Upcoming Intellectual Publics Event with Saidiya Hartman and Ann Cvetkovich

Hi all,

Just wanted to post about an upcoming event hosted by the new Intellectual Publics initiative, which promises to be outstanding. Ann Cvetkovich’s Depression, like Eve Sedgwick’s A Dialogue on Love, was, for me, a crucial guide for navigating the emotional impasses and obstacles of graduate education and intellectual life–a much needed alternative perspective to Gregory Colon Semenza’s Graduate Study for the Twenty-First Century: How to Build an Academic Career in the Humanities. This semester, I taught Saidiya Hartman’s Lose Your Mother: A Journal Along the Atlantic Slave Route, an invaluable hybrid narrative that challenges traditional distinctions between intellect and affect, the past and the present, and the idea that research should be impartial, unbiased, and unmoving. The work of these scholars is nothing short of transformative, and I’m sure the evening will be too.
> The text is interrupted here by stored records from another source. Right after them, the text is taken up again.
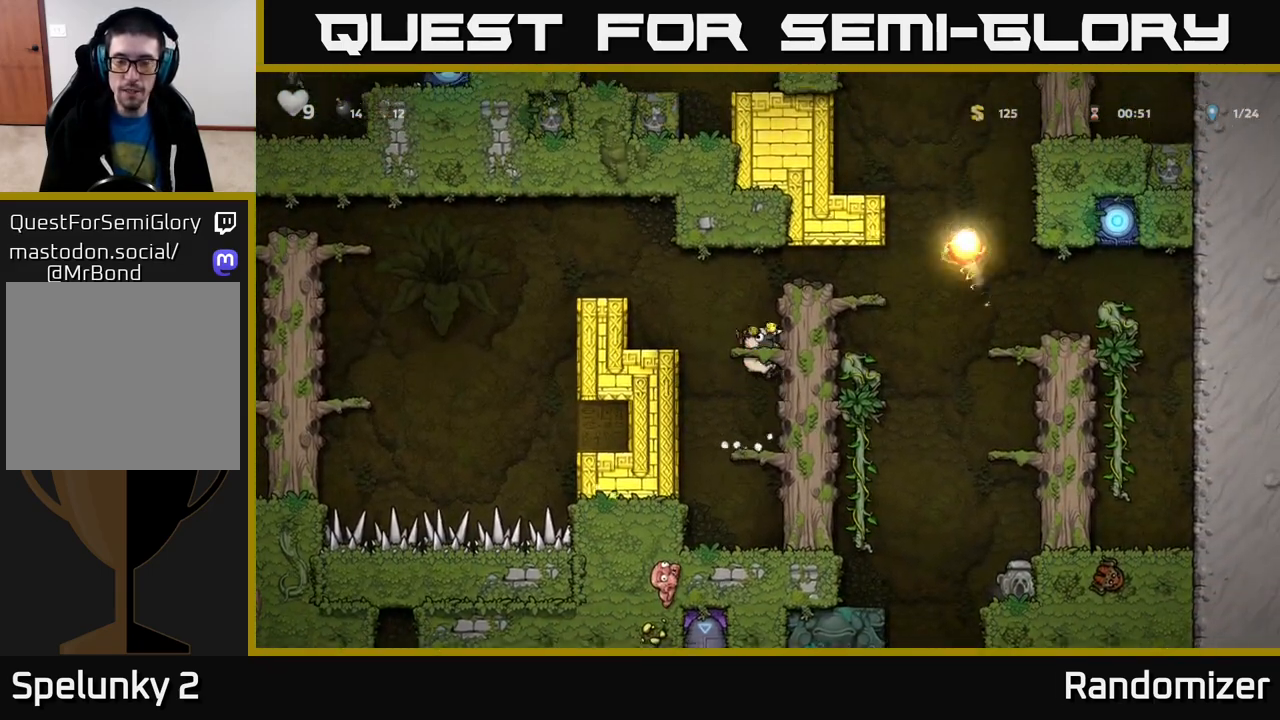
{"buttons": ["A"], "left_stick": "right", "right_stick": "center", "events": [[33, "A", "down"], [200, "left_stick", "center"], [217, "A", "up"], [333, "left_stick", "right"], [383, "A", "down"]]}
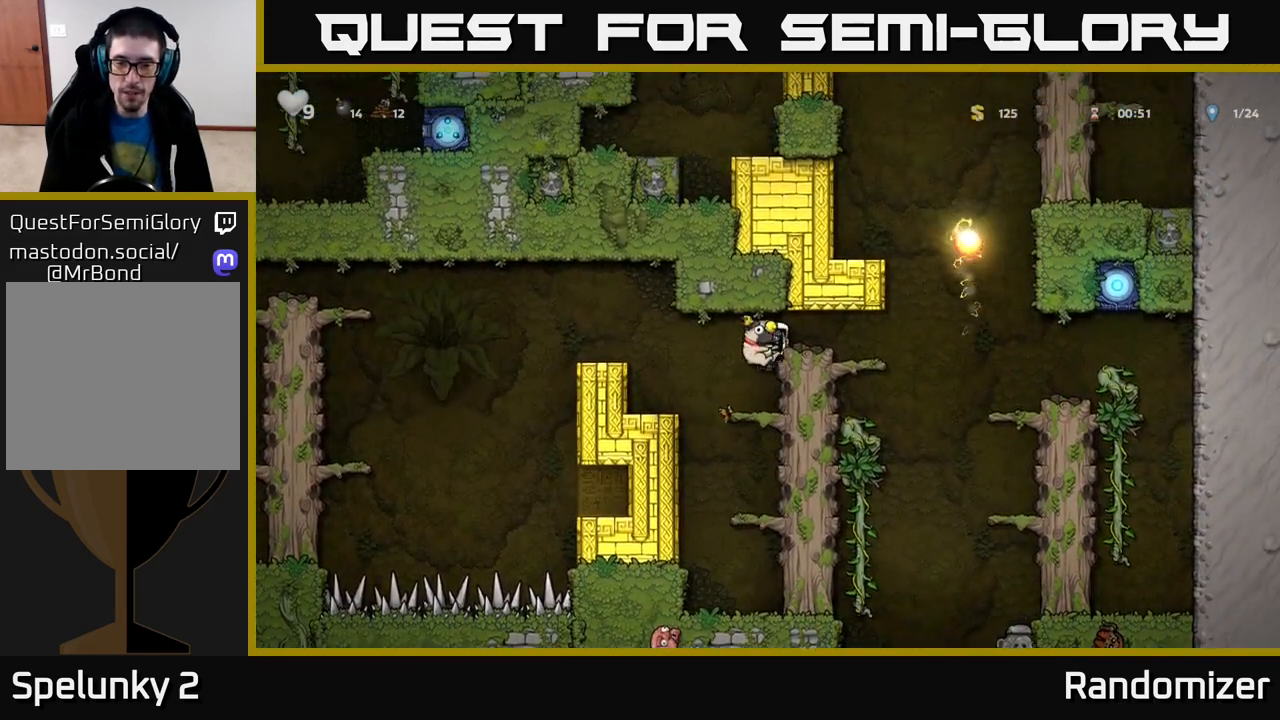
{"buttons": ["A"], "left_stick": "down", "right_stick": "center", "events": [[83, "A", "up"], [150, "left_stick", "center"], [300, "left_stick", "down"], [417, "A", "down"]]}
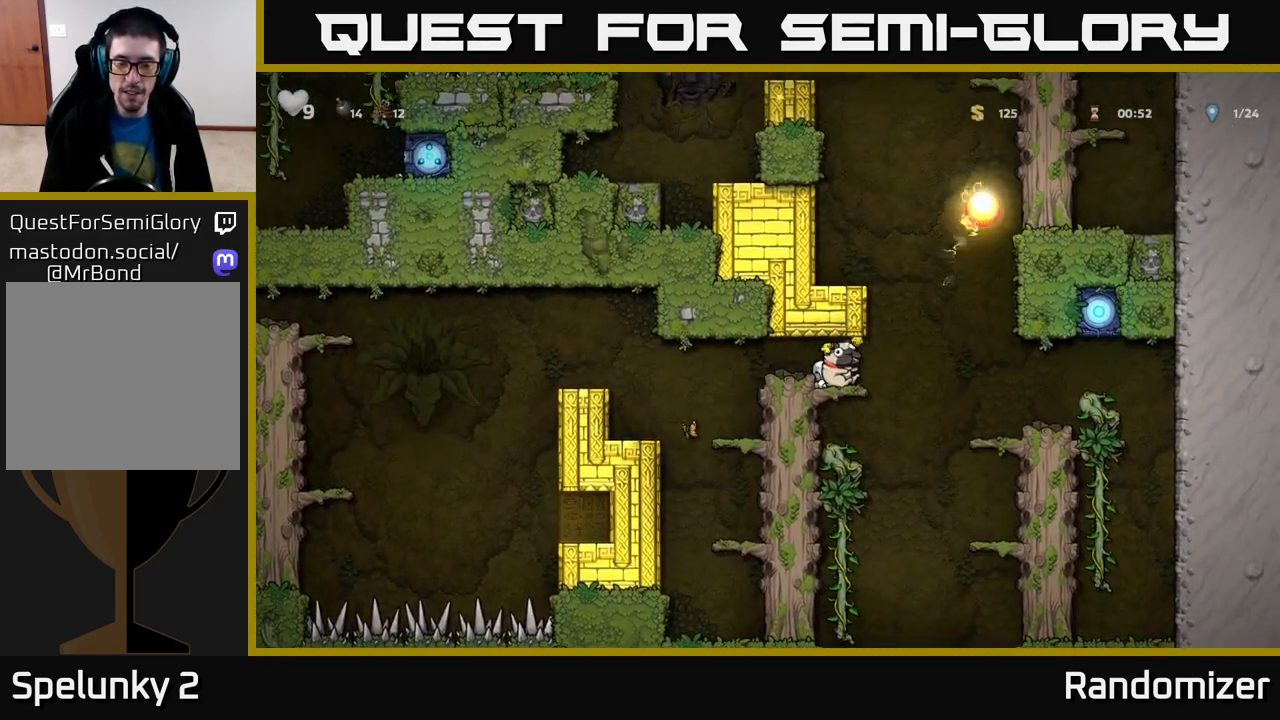
{"buttons": [], "left_stick": "down", "right_stick": "center", "events": [[17, "A", "up"], [67, "left_stick", "center"], [283, "left_stick", "up"], [450, "left_stick", "down"]]}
I hope to see you all there!

 

 

The Practice of Writing:
A Conversation with Ann Cvetkovich and Saidiya Hartman

April 27, 2015 6-8pm
Kelly Skylight Room
The Graduate Center, CUNY
365 Fifth Avenue
New York, NY 10016
Ann Cvetkovich and Saidiya Hartman will discuss their turn to alternative forms of writing in response to the pressures of absent and ephemeral archives and the pursuit of affectively engaged research methods.  They will explore their vision for a writing practice that can do justice to their objects of study in the face of the challenging conditions under which publishers and scholars, among others, currently work.